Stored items
+ + +
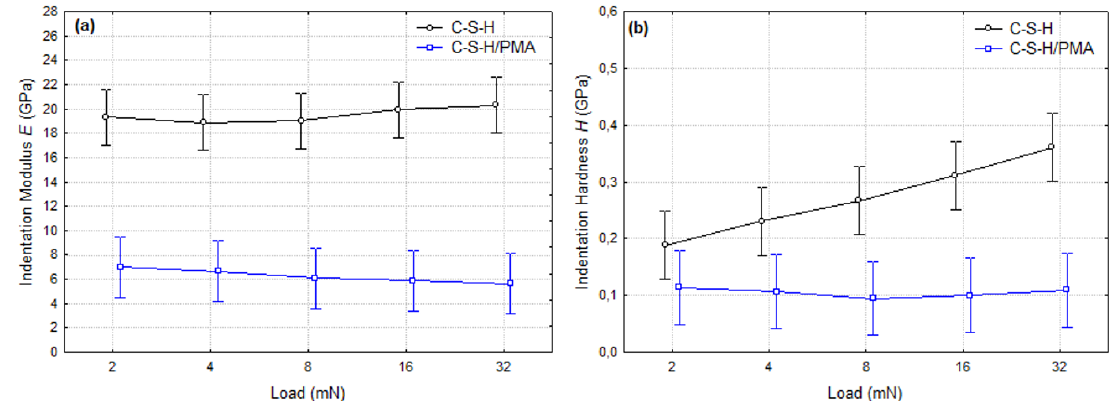
Figure 5. Elastic modulus - E (a) and hardness - H (b) vs applied load - P of C-S-H and C-S-H/PMA until 32 mN (matrix 1).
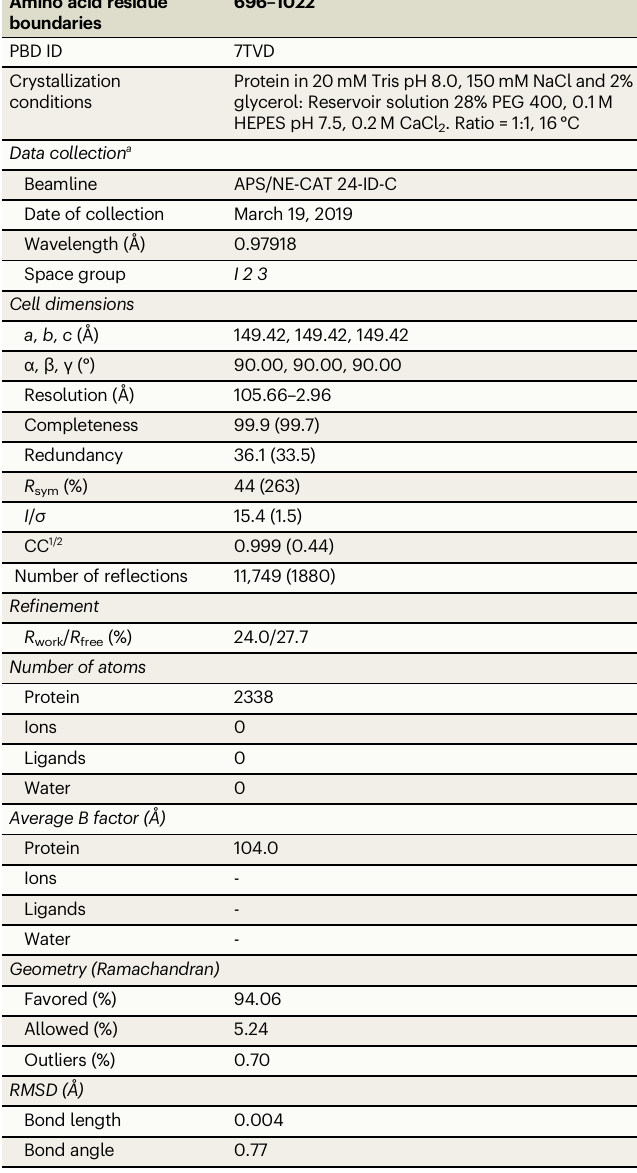
Table 2 | Crystallization conditions, data collection, and re fi nement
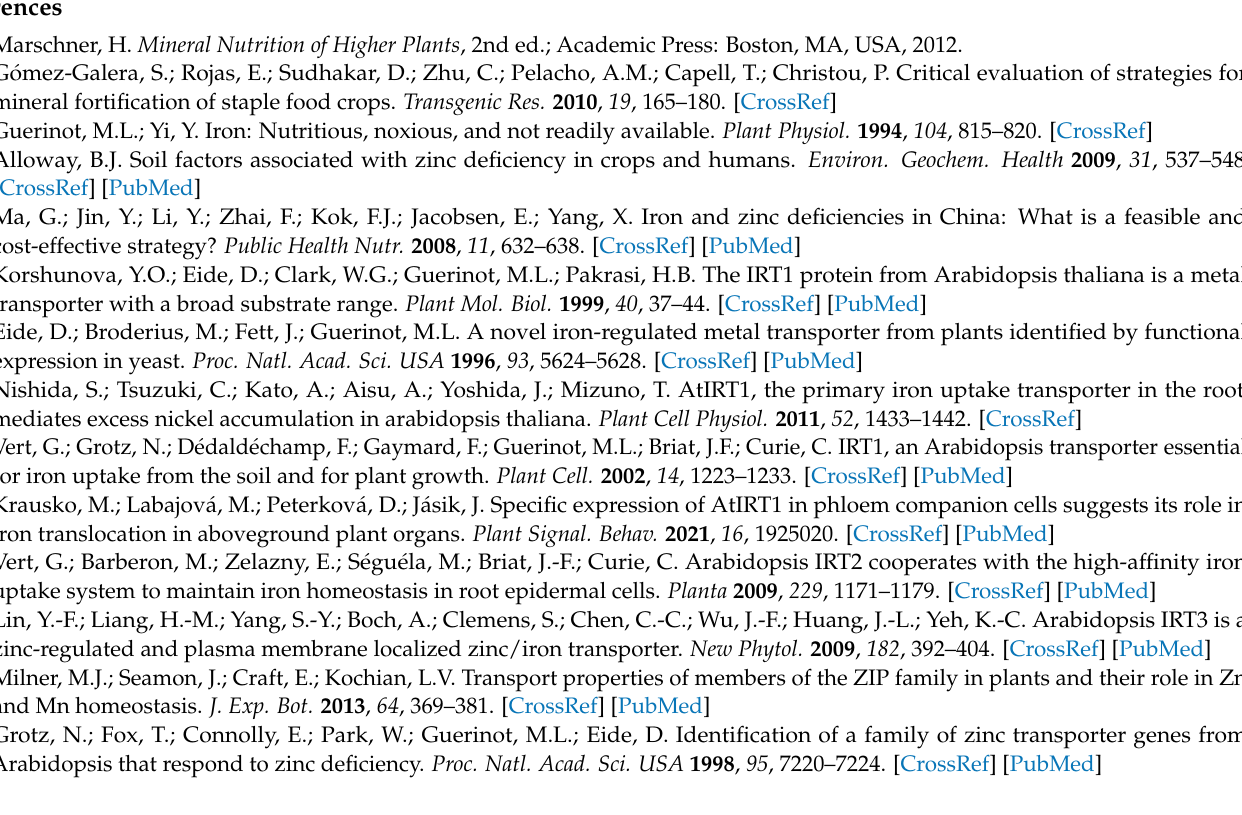
Table S1: Analysis of the ten conserved motifs of AhZIP proteins in peanut; Table S2: The best templates of peanut AhZIP proteins selected from the SwissModel template library for building 3D structure models; Table S3: Expression profiles (TPM) of AhZIP genes in different tissues of peanut; Table S4: Primers of peanut AhZIP genes selected for RT-qPCR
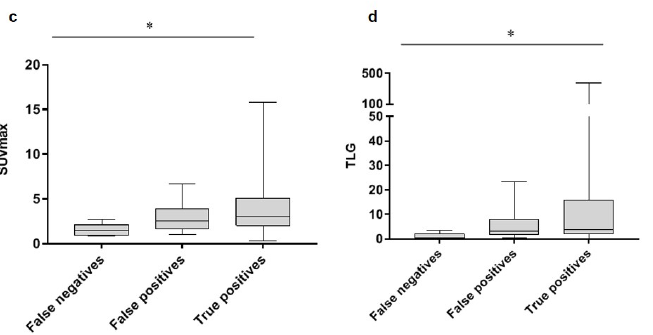
Figure 2. SUV max and TLG show no significant differences between false and true positive lesions . Lesions were classified into 3 groups, i.e. false negatives, false positives and true positives; lesions have been verified with pathology (a/b) or additional imaging and/or follow-up (c/d). Similar results have been obtained for SUV peak and SUV mean (Supplementary Figures S1 and S2). * p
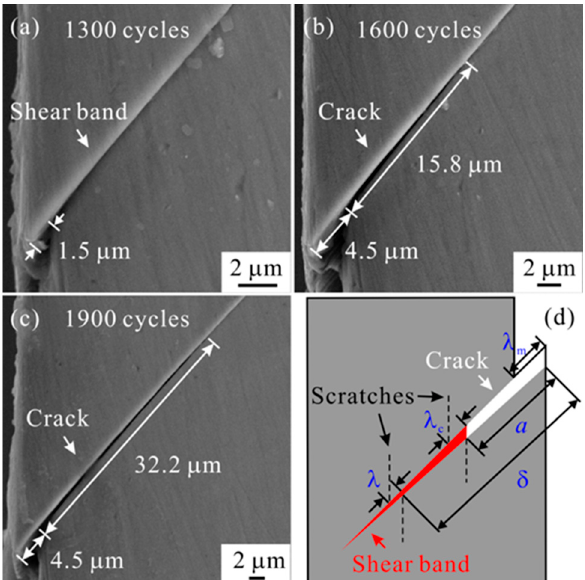
Figure 8. SEM observations on the damage evolution under different cycles of ( a ) 1300, ( b ) 1600 and ( c ) 1900. ( d ) Illustration of the shear band and shear-band crack and the definitions of some parameters, i.e., the local shear offset ( λ ), the distance ( δ ) from the origin site of shear band, the maximum shear offset ( λ m ), the critical shear offset for cracking ( λ c ), and the crack length (a) [48].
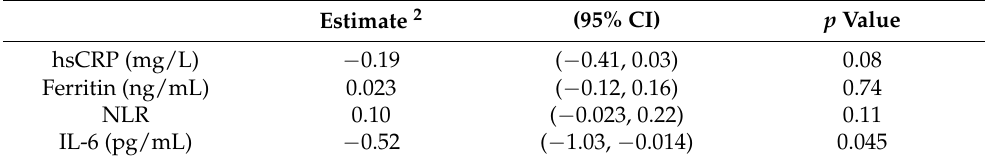
Table 2. Model-based effects of CURC treatment for four weeks on log-transformed biomarkers of inflammation in serum, compared to CON 1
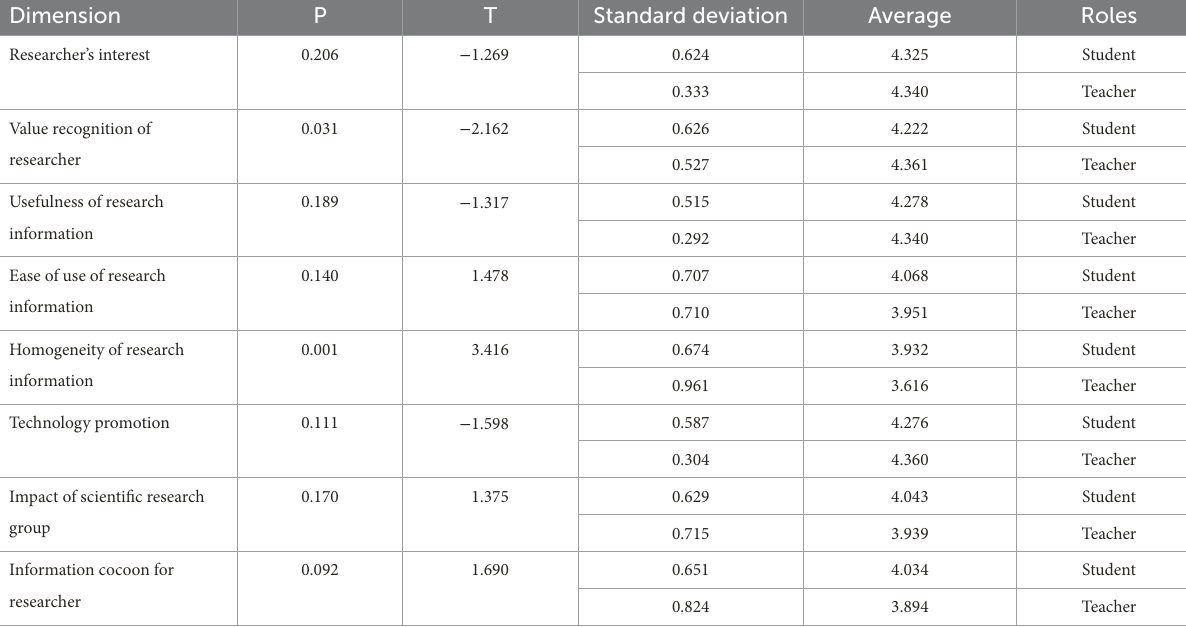
TABLE 5 Differences in dimensions among researchers with different roles. Dimension P T Standard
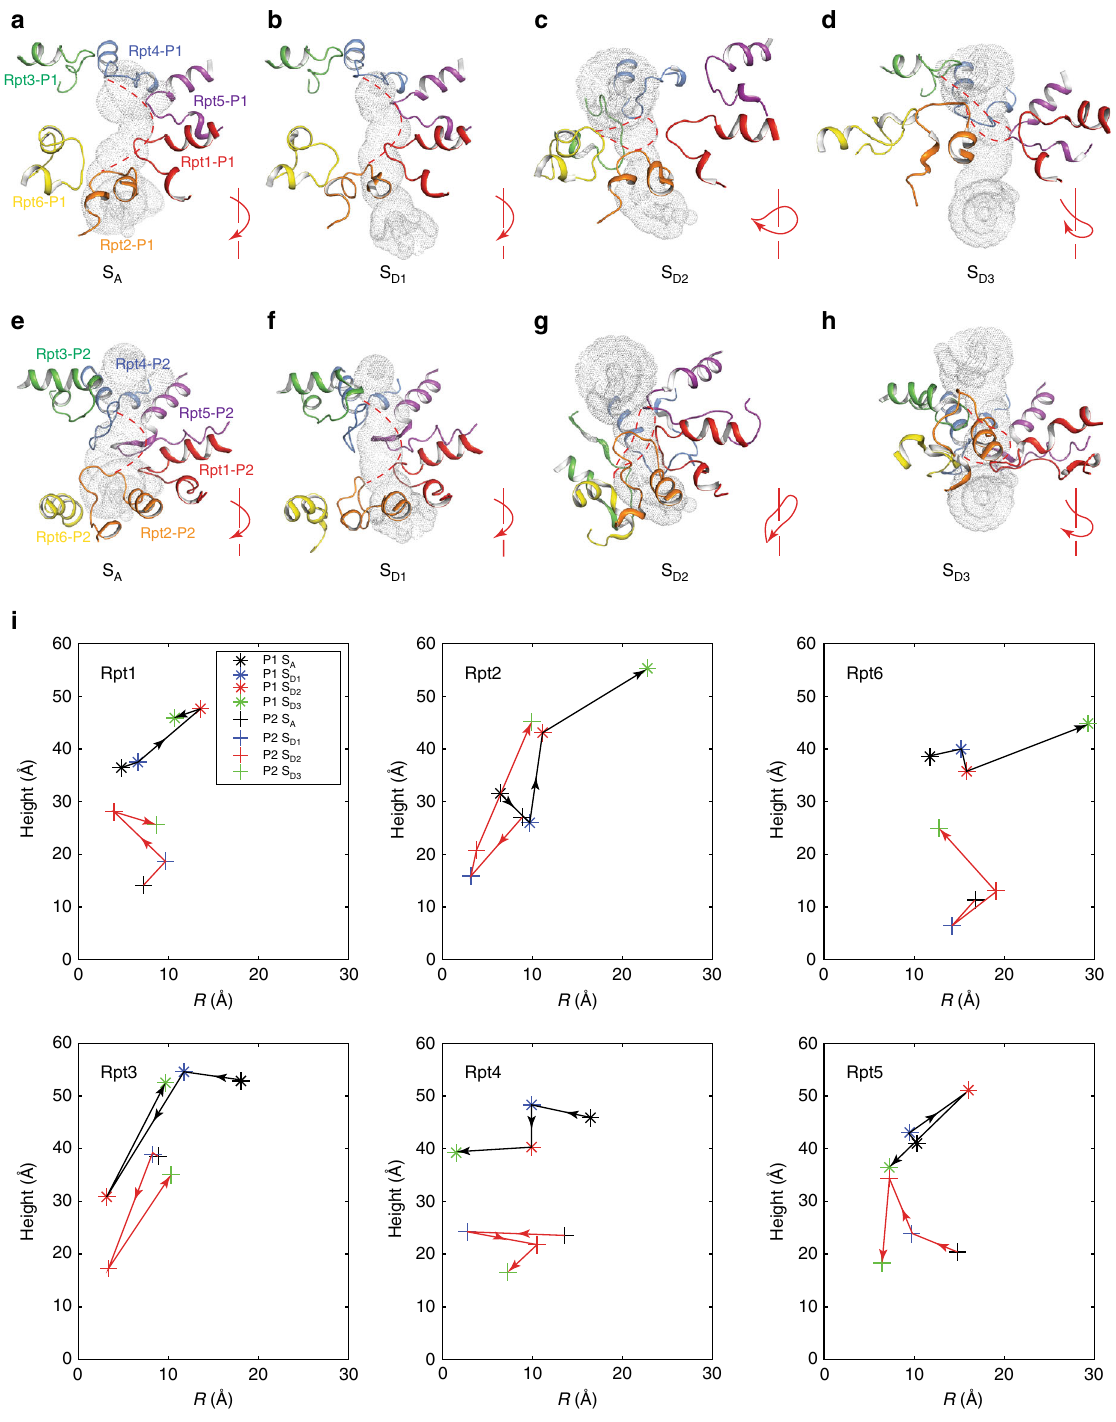
Fig. 6 Topological remodeling of the pore loops along the substrate – translocation channel. a Close-up view of the pore-1 loops from six Rpt subunits constricting the AAA channel in the S A state. The solvent accessible surface of the AAA channel was estimated using the program HOLE and is shown in gray dots. The AAA channel is aligned top-down vertically, whereby the substrates are supposed to enter from the top end of the pathway. b – d Close-up views of the pore-1 loops from six Rpt subunits constricting the AAA channel in the S D1 , S D2 , and S D3 states. The lower right inset in each panel shows an illustrative graph summarizing the pore-1 loop organization topology. The arrows show the clockwise direction of oligomeric ATPase organization from Rpt3, through Rpt4, Rpt5, Rpt1, and Rpt2, to Rpt6. The pore-1 loops in S D2 and S D3 show saddle-like topologies versus the spiral topology in S D1 and S A . The AAA channels are aligned to that shown in a based on their positions relative to the common reference of the CP. e Close-up view of the pore-2 loops from six Rpt subunits decorating the AAA channel in the S A state. f-h , g Close-up view of the pore-2 loops from six Rpt subunits constricting the AAA channel in the S D1 , S D2 , and S D3 states. i The relative positional changes of each pore loop in the S A , S D1 , S D2 , and S D3 states. The arrows show the direction of the movements in the pore loops during state transitions from S A to S D1 ( f ), S D2 ( g ), and S D3 ( h ), respectively. The vertical axis indicates the relative height of the pore loops along the axis of the ATPase channel and the CP gate. The horizontal axis indicates the lateral distance orthogonal to the channel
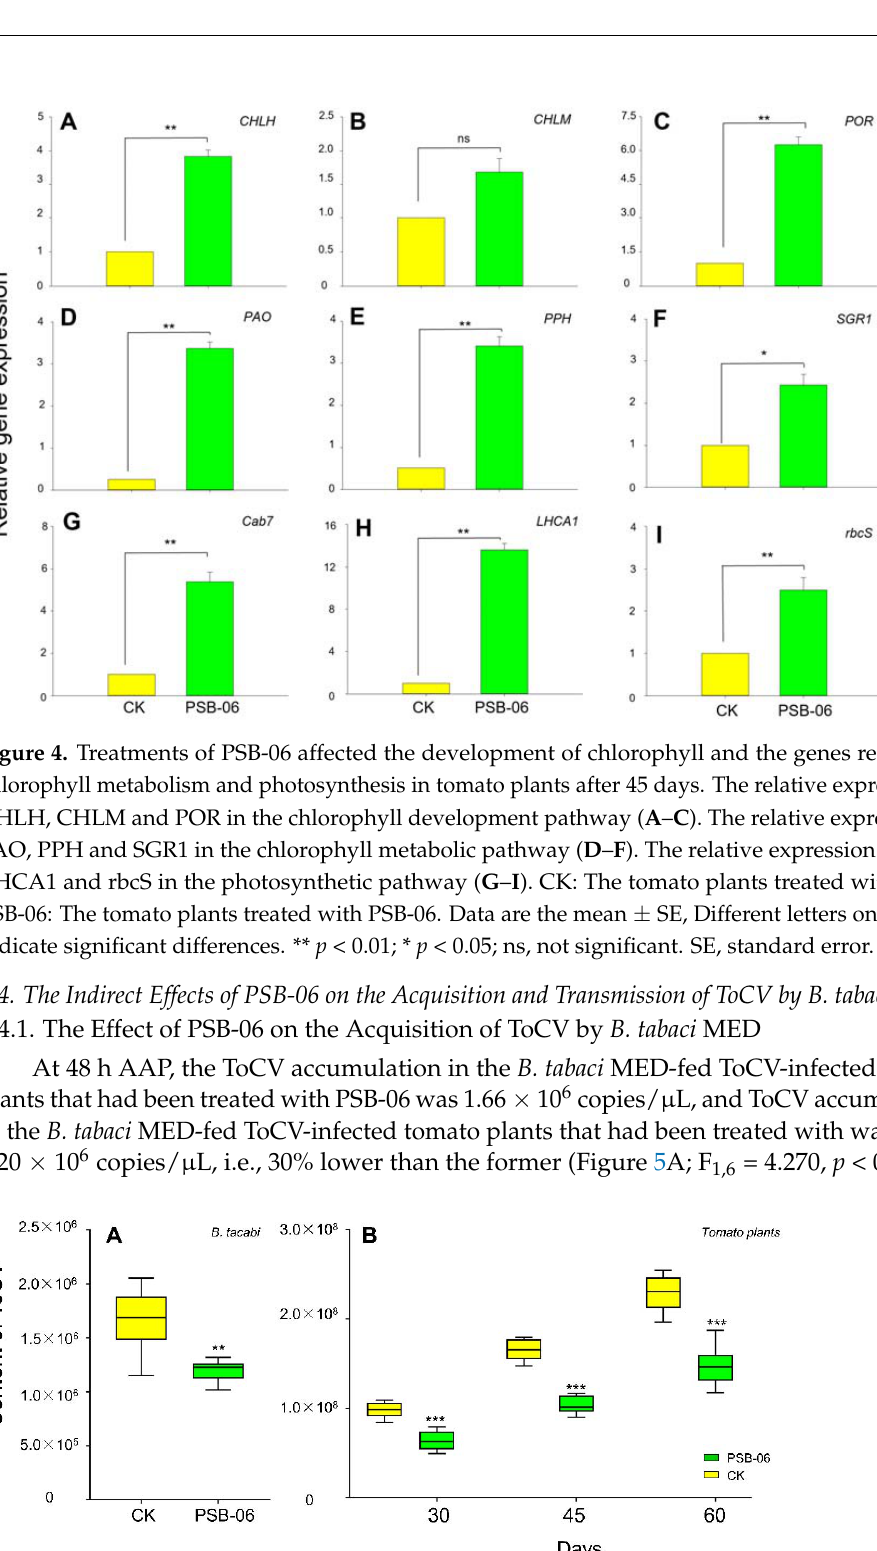
Figure 5. The effect of PSB ‐ 06 treatment on the acquisition and transmission of ToCV by B. tabaci MED. The acquisition of ToCV by B. tabaci MED at 48 AAP ( A ). The content of ToCV in the tomato plants exposed to ToCV-infected B. tabaci MED ( B ). In ( B ), X ‐ axis indicates the number (30, 45, 60) of days that the tomato plants had been infested when ToCV accumulation was determined. CK: The tomato plants treated with water. PSB ‐ 06: The tomato plants treated with PSB ‐ 06. Data are the mean ± SE, Different letters on the bars indicate significant differences. *** p < 0.001; ** p < 0.01. SE, standard error.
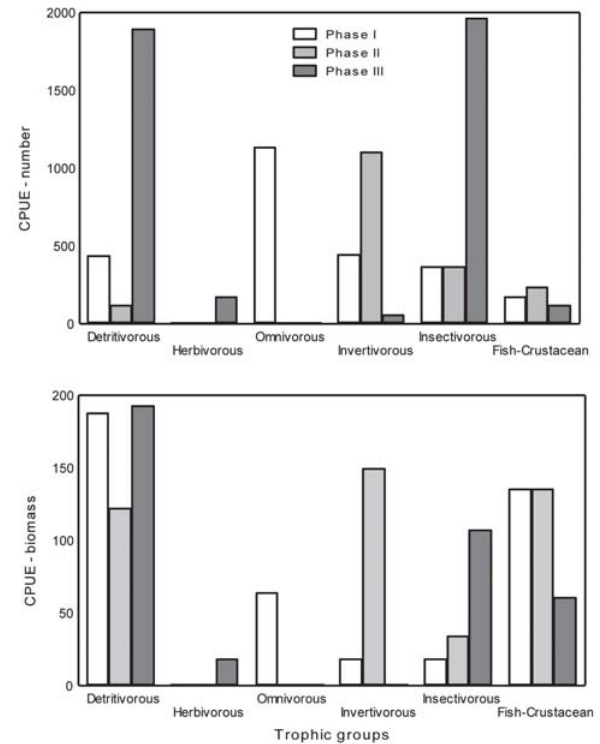
Fig. 3. Capture per unit of effort (CPUE), in abundance (a) and biomass (b) from different trophic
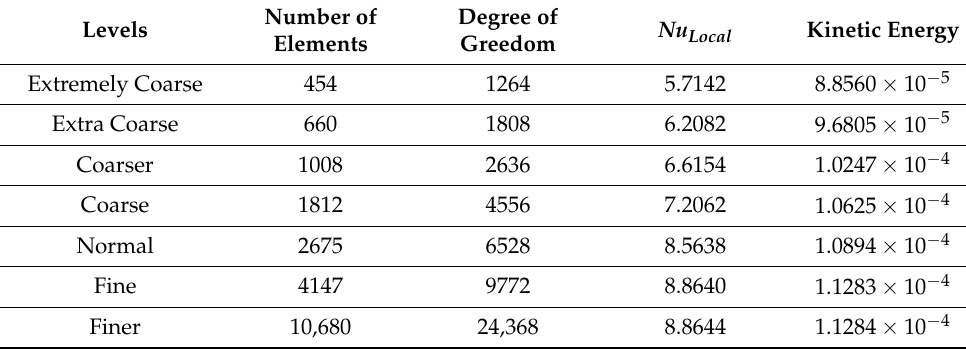
Table 1. Grid independence test at different refinement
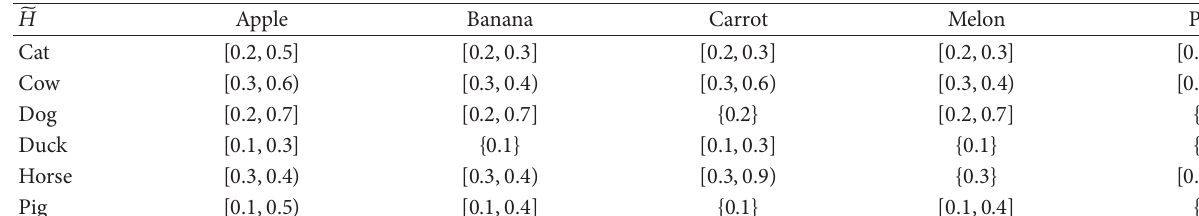
Table 5: Tabular representation of the hesitant fuzzy soft set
+ + +
Print an exact copy of the lines above, from the one containing "Table 2. Model-based" through the one containing "TABLE 5 Differences", and leave out the pictures.

RESULT:
Table 2. Model-based effects of CURC treatment for four weeks on log-transformed biomarkers of inflammation in serum, compared to CON 1
TABLE 5 Differences in dimensions among researchers with different roles. Dimension P T Standard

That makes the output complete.